Applied tech math plus ingenuity adds up to special recycled Viking statue

Members of the Applied Technical math class that built the Viking statue include (left to right): Tristan Hohnholt, Aidan Noggle, Brody Sterner, and Dominic Dimas. Not shown: Emmet Dawson. Courtesy photo

GUERNSEY – The addition of an Applied Technical math course at Guernsey-Sunrise High School and the creativity of the students enrolled produced much more than just a math credit for those who opted to sign up for the project-based class.  Co-taught by math instructor Jolynn Hillen and technical trades instructor Troy Reichert, the class began last year with building smaller projects such as mouse-trap vehicles, paper airplanes and water-powered rockets but students wanted a bigger challenge.  

With the idea of building a more than life-size statue of a Viking warrior, they began researching a Viking statue online.  After coming up with a design of their own, they opted to use recycled materials in the construct.  They began by creating a grid on paper to design the project to scale.  The next step was to build a styrofoam prototype of the statue scaled to half of the size of the finished project.  The remainder of last year’s spring semester was spent building different sections of the statue and by the end of the school year, they had finished the base and the statue body primarily from the waist down.  The upper parts just needed to be assembled and the shield, sword, dagger and battle axe were also close to completion.  

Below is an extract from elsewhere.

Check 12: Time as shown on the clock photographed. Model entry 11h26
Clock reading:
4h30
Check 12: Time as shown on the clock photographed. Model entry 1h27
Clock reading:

When classes resumed this fall, the remaining work was underway.  The finishing work on the project had to be moved outdoors as the size of the statue had outgrown the work space inside.  Scaffolding and ladders were now required for students to weld the upper body, cape and head in place.  They added several coats of paint as well as a clear coat for the final touches. 

The Town of Guernsey pitched in to move the statue to a cement pad added in front of the school and an unveiling ceremony was held last Thursday afternoon for the students and community.    

Nearly all of the materials used to build the statue came from recycled items.  Galvanized metal tubing, rebar, engine parts, piano wire, bolts and sheet metal are readily visible on the statue.

In the coming weeks, a fence will be built around the statue and a permanent sign will recognize the five students involved in the design and construction of the project.

They include Emmett Dawson, Dominic Dimas, Tristan Hohnholt, Aidan Noggle and Brody Sterner.